There is a saying suggesting that the opposition doesn’t win elections. It is the sitting government who loses. However, before listing some explanations to why the Swedish Social Democratic Party (SAP) just ended up with the
lowest share of the popular vote since 1914 (35 percent), we must acknowledge a strategy that allowed the Conservative Party to get its
highest share of the vote since 1928 (26,2 percent).
Triangulation is a political strategy implying that you should position yourself close to your political opponent, steal the opponent’s best arguments, and create an image of yourself as the fresh alternative of the future, compared to the ruling government of the past. Think Clinton 1992, Blair 1997, Schröder 1998, and so on.
The Swedish Conservative Party managed to
implement this strategy perfectly. They claimed that they would spend as much as the Social Democrats on welfare; they managed to get hold of our two best arguments (employment and the ability to govern); and Fredrik Reinfeldt won the presidential battle of the future against Göran Persson (to a large extent thanks to a very biased media coverage). Fredrik Reinfeldt showed up in the last debate with a plaster on his finger. He had hurt himself while doing some domestic work with his family, and had used his kids’ Pippi Longstocking plaster. The contrast with Göran Persson, who has moved to a big house in the countryside, was effective.
But at the same time, Sweden’s economy is growing by 5,5 percent, employment is rising and life in the welfare state is pretty sweet for most people.
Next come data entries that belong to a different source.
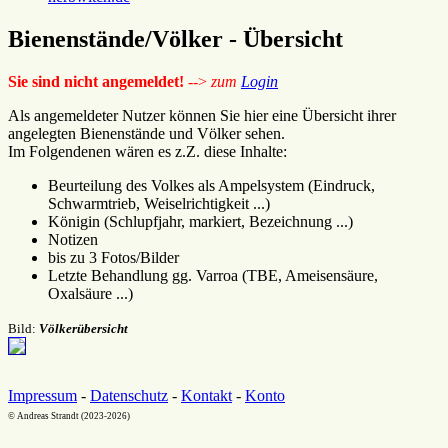
Bienenstände/Völker - Übersicht
Sie sind nicht angemeldet!
-->
zum
Login
Als angemeldeter Nutzer können Sie hier eine Übersicht ihrer
angelegten Bienenstände und Völker sehen.
Im Folgendenen wären es z.Z. diese Inhalte:
Beurteilung des Volkes als Ampelsystem (Eindruck,
Schwarmtrieb, Weiselrichtigkeit ...)
Königin (Schlupfjahr, markiert, Bezeichnung ...)
Notizen
bis zu 3 Fotos/Bilder
Letzte Behandlung gg. Varroa (TBE, Ameisensäure,
Oxalsäure ...)
Bild:
Völkerübersicht
Impressum
-
Datenschutz
-
Kontakt
-
Konto
© Andreas Strandt (2023-2026)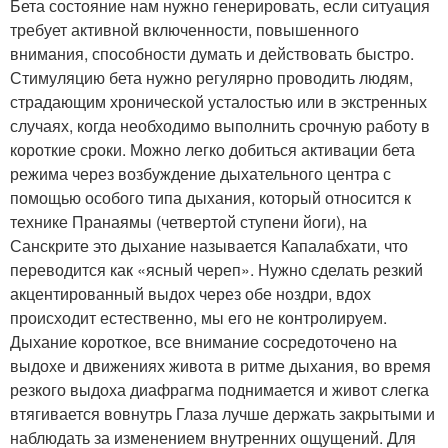
Бета состояние нам нужно генерировать, если ситуация
требует активной включенности, повышенного
внимания, способности думать и действовать быстро.
Стимуляцию бета нужно регулярно проводить людям,
страдающим хронической усталостью или в экстренных
случаях, когда необходимо выполнить срочную работу в
короткие сроки. Можно легко добиться активации бета
режима через возбуждение дыхательного центра с
помощью особого типа дыхания, который относится к
технике Пранаямы (четвертой ступени йоги), на
Санскрите это дыхание называется Капалабхати, что
переводится как «ясный череп». Нужно сделать резкий
акцентированный выдох через обе ноздри, вдох
происходит естественно, мы его не контролируем.
Дыхание короткое, все внимание сосредоточено на
выдохе и движениях живота в ритме дыхания, во время
резкого выдоха диафрагма поднимается и живот слегка
втягивается вовнутрь Глаза лучше держать закрытыми и
наблюдать за изменением внутренних ощущений. Для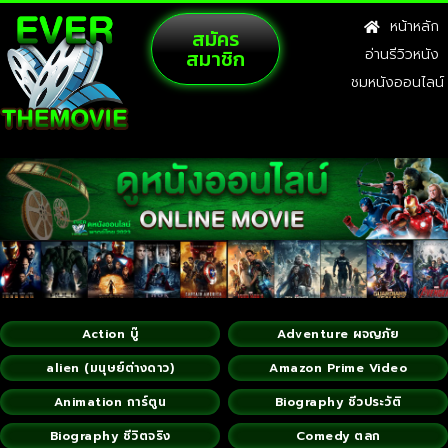
หน้าหลัก
สมัคร
สมาชิก
อ่านรีวิวหนัง
ชมหนังออนไลน์
Action บู๊
Adventure ผจญภัย
alien (มนุษย์ต่างดาว)
Amazon Prime Video
Animation การ์ตูน
Biography ชีวประวัติ
Biography ชีวิตจริง
Comedy ตลก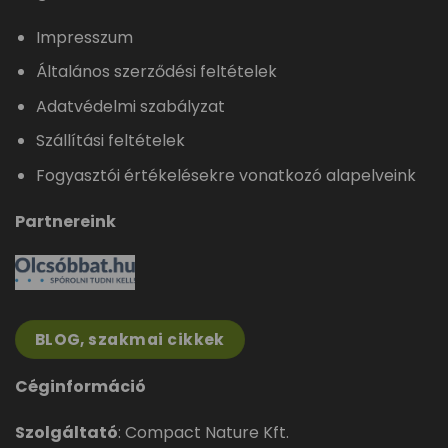
Impresszum
Általános szerződési feltételek
Adatvédelmi szabályzat
Szállítási feltételek
Fogyasztói értékelésekre vonatkozó alapelveink
Partnereink
BLOG, szakmai cikkek
Céginformáció
Szolgáltató
: Compact Nature Kft.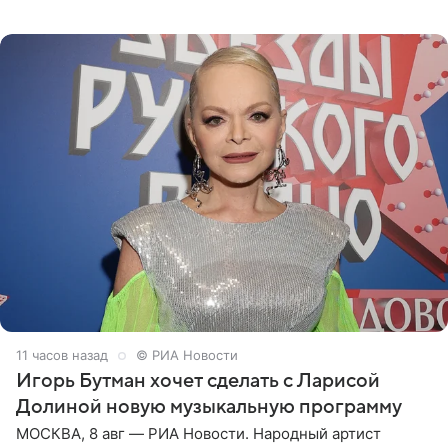
отправились вместе с родителями в Таиланд и успели
поработать
11 часов назад
© РИА Новости
Игорь Бутман хочет сделать с Ларисой
Долиной новую музыкальную программу
МОСКВА, 8 авг — РИА Новости. Народный артист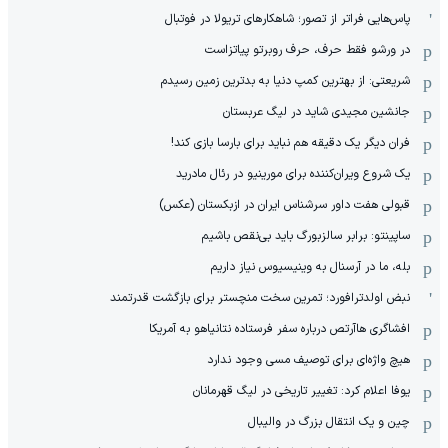
پاس‌هایی فراتر از تصور؛ شاهکارهای تریولا در فوتبال
در ورشو فقط حرف، حرف روبرتو پیاتزاست
شریعتی: از بهترین کمپ‌ دنیا به بدترین زمین‌ رسیدم
جانشین مجیدی شاید در لیگ عربستان
فران دیگر یک دقیقه هم نباید برای بارسا بازی کند!
یک شروع ویران‌کننده برای مورینیو در رئال مادرید
قبولی هفت داور سرشناس ایران در ازبکستان (عکس)
ساپینتو: برابر سالزبورگ باید بی‌نقص باشیم
بله، ما در آرسنال به وینیسیوس نیاز داریم
نبض اولدترافورد؛ تمرین سخت منچستر برای بازگشت قدرتمند
افشاگری هاآرتص درباره سفر فرستاده نتانیاهو به آمریکا
هیچ واژه‌ای برای توصیف مسی وجود ندارد
یوفا اعلام کرد: تغییر تاریخی در لیگ قهرمانان
چین و یک انتقال بزرگ در والیبال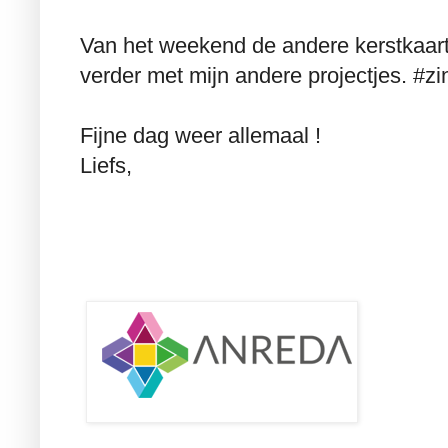
Van het weekend de andere kerstkaart 
verder met mijn andere projectjes. #zi
Fijne dag weer allemaal !
Liefs,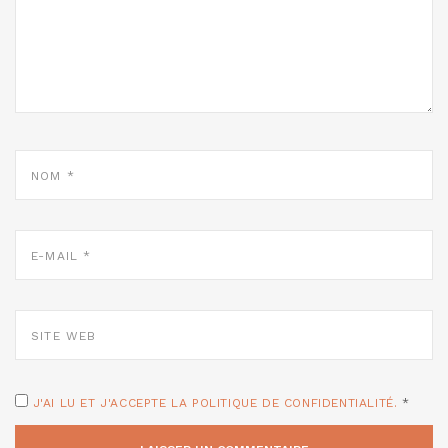
NOM
*
E-
MAIL
*
SITE
WEB
J'AI LU ET J'ACCEPTE LA POLITIQUE DE CONFIDENTIALITÉ.
*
In order to understand why the Social Democratic Party lost, one has to consider some problems in our own campaign.
1. The vital center/Stockholm/jobs: We tried to counter their attack into the political midfield through rallying our base. It did not work. We lost ten percentage points among old age pensioners (from 44 to 34 percent); we lost five percentage points among members of the blue color union LO (from 59 to 54 percent); the support among voters born outside the Nordic countries for the Left party and us shrank from 73 to 48 percent.
Moreover, in Stockholm City we got 23 percent of the popular vote, and in Stockholm County we got 26 percent. You cannot win elections and perceive yourself as a 40-percent-party if you get a quarter of the votes in the growing, dynamic region were Swedes (and swing voters) move.
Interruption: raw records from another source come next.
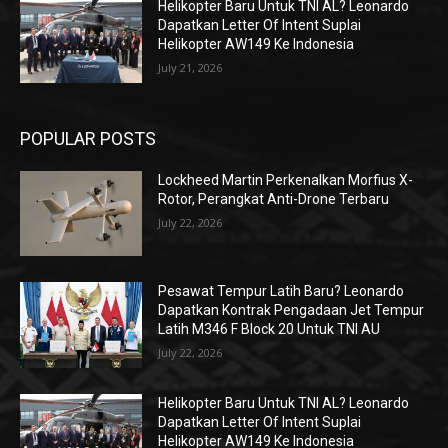
Helikopter Baru Untuk TNI AL? Leonardo
Dapatkan Letter Of Intent Suplai
Helikopter AW149 Ke Indonesia
July 21, 2026
POPULAR POSTS
Lockheed Martin Perkenalkan Morfius X-
Rotor, Perangkat Anti-Drone Terbaru
July 22, 2026
Pesawat Tempur Latih Baru? Leonardo
Dapatkan Kontrak Pengadaan Jet Tempur
Latih M346 F Block 20 Untuk TNI AU
July 22, 2026
Helikopter Baru Untuk TNI AL? Leonardo
Dapatkan Letter Of Intent Suplai
Helikopter AW149 Ke Indonesia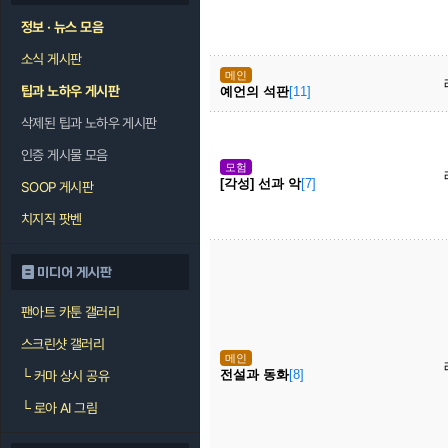
정보 · 뉴스 모음
소식 게시판
메인
팁과 노하우 게시판
예언의 석판
[11]
삭제된 팁과 노하우 게시판
인증 게시물 모음
모험
[각성] 선과 악
[7]
SOOP 게시판
치지직 팟벤
미디어 게시판
팬아트 카툰 갤러리
스크린샷 갤러리
메인
전설과 동화
[8]
└
커마 상시 공유
└
로아 AI 그림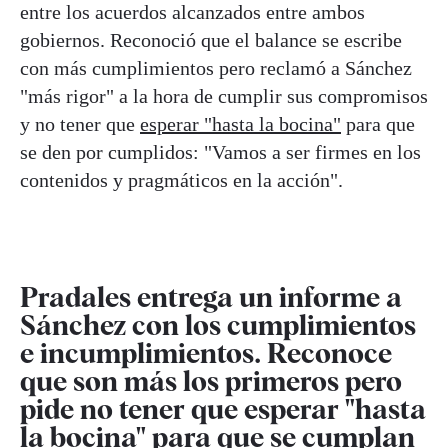
entre los acuerdos alcanzados entre ambos
gobiernos. Reconoció que el balance se escribe
con más cumplimientos pero reclamó a Sánchez
"más rigor" a la hora de cumplir sus compromisos
y no tener que
esperar "hasta la bocina"
para que
se den por cumplidos: "Vamos a ser firmes en los
contenidos y pragmáticos en la acción".
Pradales entrega un informe a
Sánchez con los cumplimientos
e incumplimientos. Reconoce
que son más los primeros pero
pide no tener que esperar "hasta
la bocina" para que se cumplan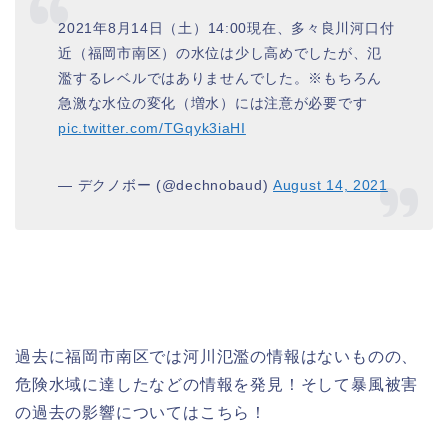
2021年8月14日（土）14:00現在、多々良川河口付
近（福岡市南区）の水位は少し高めでしたが、氾
濫するレベルではありませんでした。※もちろん
急激な水位の変化（増水）には注意が必要です
pic.twitter.com/TGqyk3iaHI
— デクノボー (@dechnobaud)
August 14, 2021
過去に福岡市南区では河川氾濫の情報はないものの、
危険水域に達したなどの情報を発見！そして暴風被害
の過去の影響についてはこちら！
One main reason explaining why we lost both core voters and swing voters is because the conservative alliance won the debate about jobs. We had good policies for growth and jobs, but we did not talk about that, and ended up as the party of welfare (and not
growth, jobs, and welfare). Somewhere in there, we lost our historic contract between the working class and the middle class (i.e. our polices benefit both groups, since we use market economy to create a more equal society for everyone, which appeals to the brains and hearts and wallets of rather rich people as well). When the Conservatives positioned themselves very close to us, they did not look as the big threat to the Swedish model anymore. Voters then moved from us to them.
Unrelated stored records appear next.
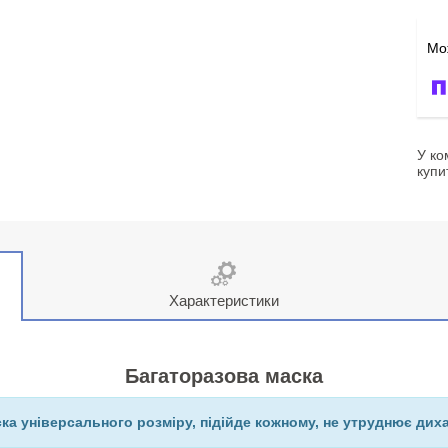
У ко
купи
Характеристики
Багаторазова маска
ка універсального розміру, підійде кожному, не утруднює дих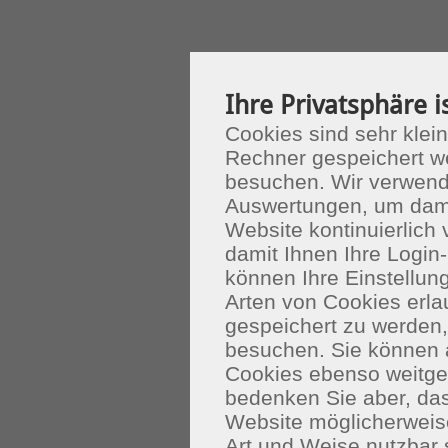
Ihre Privatsphäre i
Cookies sind sehr klein
Rechner gespeichert w
besuchen. Wir verwend
Auswertungen, um dami
Website kontinuierlich
damit Ihnen Ihre Login-
können Ihre Einstellu
Arten von Cookies erla
gespeichert zu werden
besuchen. Sie können 
Cookies ebenso weitgeh
bedenken Sie aber, das
Website möglicherweis
Art und Weise nutzbar 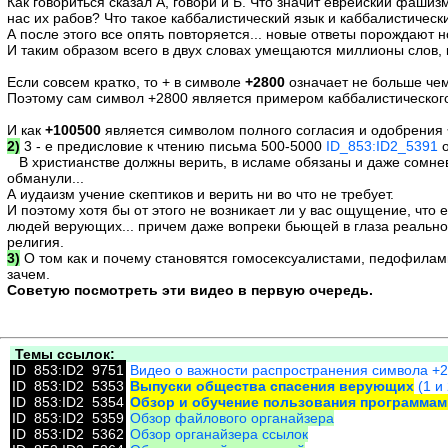
Как говориться сказал А, говори и Б. Что значит еврейский фашиз
нас их рабов? Что такое каббалистический язык и каббалистическ
А после этого все опять повторяется... новые ответы порождают н
И таким образом всего в двух словах умещаются миллионы слов, к
Если совсем кратко, то + в символе
+2800
означает не больше че
Поэтому сам символ +2800 является примером каббалистического
И как
+100500
является символом полного согласия и одобрения
2)
3 - е предисловие к чтению письма 500-5000
ID_853:ID2_5391
о
В христианстве должны верить, в исламе обязаны и даже сомневат
обманули...
А иудаизм учение скептиков и верить ни во что не требует.
И поэтому хотя бы от этого не возникает ли у вас ощущение, что 
людей верующих... причем даже вопреки бьющей в глаза реальност
религия.
3)
О том как и почему становятся гомосексуалистами, педофилами
зачем.
Советую посмотреть эти видео в первую очередь.
Темы ссылок:
ID_853:ID2_9751
Видео о важности распространения символа +
ID_853:ID2_5353
Выпуски общества спасения верующих
(1 и 
ID_853:ID2_5354
Обзор и обучение пользования программам
ID_853:ID2_5359
Обзор файлового органайзера
ID_853:ID2_5362
Обзор органайзера ссылок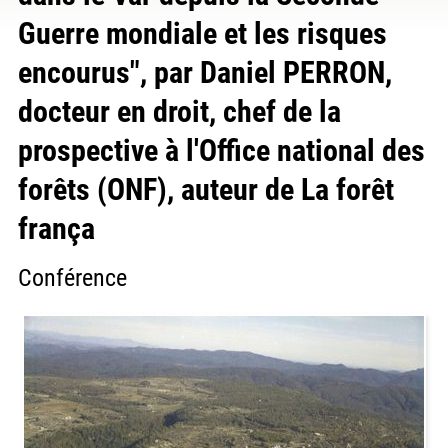
Guerre mondiale et les risques
encourus", par Daniel PERRON,
docteur en droit, chef de la
prospective à l'Office national des
forêts (ONF), auteur de La forêt
frança
Conférence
2. Election strategy: All Social Democratic campaigns starts by acknowledging that although we are in government, we are in opposition to injustices, and we want to change society for the better. This time, we often ended up saying: “look, Sweden is great, the jobs are coming, vote for us again”. But the voters still saw some cracks in the welfare state, and were surprised that we did not talk more about that. Also, I guess we were afraid of using the same message a third time in a row (“we are in opposition to injustice and we want to spend more money on welfare”), fearing we would not be credible. A combination of a sound realization of the problems in Sweden, a distinct growth/jobs message, and a vision of a more equal and sustainable welfare state would have been perfect. (To be fair, those things were part of our message, but should have been even more in focus).
Moreover, we should have been tougher during the last two years, explaining how the “new right” still wants to dismantle the welfare state (they were allowed to gain a new image
and the political middle ground without much opposition). We should also be harsher vis-à-vis their new, dirty campaign methods.
Lastly, I think we should have focused more on some issues where we are strong and they are weak, which could have rallied our base and attract voters in the center at same time. Examples of such issues could be some of the
five “f:s”:
females/gender equality,
fags/LesBiGay issues,
foreigners/the rights of and discrimination against immigrants,
foreign aid/international issues, and
flowers/the green welfare state.
3. Fatigue/time for a change: Ruling governments in post-Cold War Western Europe normally lose around three percentage points when they try to get re-elected. We tried to get re-elected a fourth time, with the same leader we have had for the last 10 years. Naturally, it is easy to build a “time for a change” mood against that, especially when the media was happy to play that tune as well.
So, y'all: Sorry if this update took a few days, and ended up too long, but I just have to say one more thing. The most important date in this election campaign was the 10th of September 2003, as the magazine Focus concluded. The murder of Anna Lindh changed everything for the SAP, and we are now in a situation were we have lost both the general election and our future leader. That’s quite a challenge, but I strongly feel that a new generation of Social Democrats already has accepted the new political landscape and we are ready to fight back.
As Joe Hill said and as loads of people are saying now: "Don’t waste any time mourning - organize!"